The trio, all Freedom Farm products, played together at the high school level both locally at St Augustine’s and at American Heritage in Florida before their progression to the minor leagues.

Fox and Isaacs established the Don’t Blink Home Run Derby in Paradise which continues to rise in popularity from the international baseball community. This year the accompanying kid’s clinic was hosted by Major League Baseball’s PlayBall initiative.

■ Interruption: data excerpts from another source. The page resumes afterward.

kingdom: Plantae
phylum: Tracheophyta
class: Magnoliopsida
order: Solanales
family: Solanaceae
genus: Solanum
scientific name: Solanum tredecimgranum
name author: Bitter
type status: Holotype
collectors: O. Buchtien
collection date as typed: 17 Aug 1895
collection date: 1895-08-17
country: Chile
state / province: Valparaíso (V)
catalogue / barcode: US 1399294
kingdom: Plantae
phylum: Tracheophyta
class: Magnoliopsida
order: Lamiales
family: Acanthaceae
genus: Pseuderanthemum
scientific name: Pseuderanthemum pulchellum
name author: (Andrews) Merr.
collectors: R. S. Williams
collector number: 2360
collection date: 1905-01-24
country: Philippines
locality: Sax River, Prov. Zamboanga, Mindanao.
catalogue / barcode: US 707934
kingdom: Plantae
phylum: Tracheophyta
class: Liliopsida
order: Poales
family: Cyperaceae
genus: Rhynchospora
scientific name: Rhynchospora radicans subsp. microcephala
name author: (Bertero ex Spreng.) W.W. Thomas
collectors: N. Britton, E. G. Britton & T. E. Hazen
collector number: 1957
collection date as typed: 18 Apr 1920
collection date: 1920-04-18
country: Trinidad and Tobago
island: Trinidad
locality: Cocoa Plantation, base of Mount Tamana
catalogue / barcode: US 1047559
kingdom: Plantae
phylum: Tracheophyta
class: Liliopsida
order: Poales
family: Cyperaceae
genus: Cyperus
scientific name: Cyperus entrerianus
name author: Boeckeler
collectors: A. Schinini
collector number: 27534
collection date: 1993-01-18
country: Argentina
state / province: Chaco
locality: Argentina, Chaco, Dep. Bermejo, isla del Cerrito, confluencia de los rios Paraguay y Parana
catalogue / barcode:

Seymour has hosted a series of clinics on his own in conjunction with Watley, both members of the MVP Sports Group.

Watley was a former softball player for the UCLA Bruins, USA Softball women’s national team and the USSSA Pride. She helped the Bruins win a national college championship title and Team USA to the gold medal in softball at the 2004 Summer Olympics in Athens, Greece. She was the first African-American female to play on the USA team in the Olympics.

Competition winners were awarded various prizes, including trophies, equipment and memorabilia.

The league continues its growth this season with the addition of the Rookie T-Ball division for three-year-olds.

“We think that parents trust us with kids for more than just baseball reasons,” said league director Greg Burrows. “Yeah, you get exposure and learn fundamentals. You even get a chance to work closely with professional players when they are here. However, I think the main thing the parents love is the discipline we help to instil in the kids.

“We’re all about discipline. Taking ownership of your mistakes, being accountable, being honest and dependable. All of those things are important if you want to make it to the next level of anything you want to do in life. We might be a little tough, but that’s life. It’s tough. So, we start to drill these principles from a young age, so that they can operate as leaders at home, at school, and eventually at work. I want to thank all of you and I want you to work with me every week to make sure our kids continue to be the best they can be through sports, culture or whatever it is they choose to do.”

League play continues weekly at the Freedom Farm complex and is scheduled to conclude in May.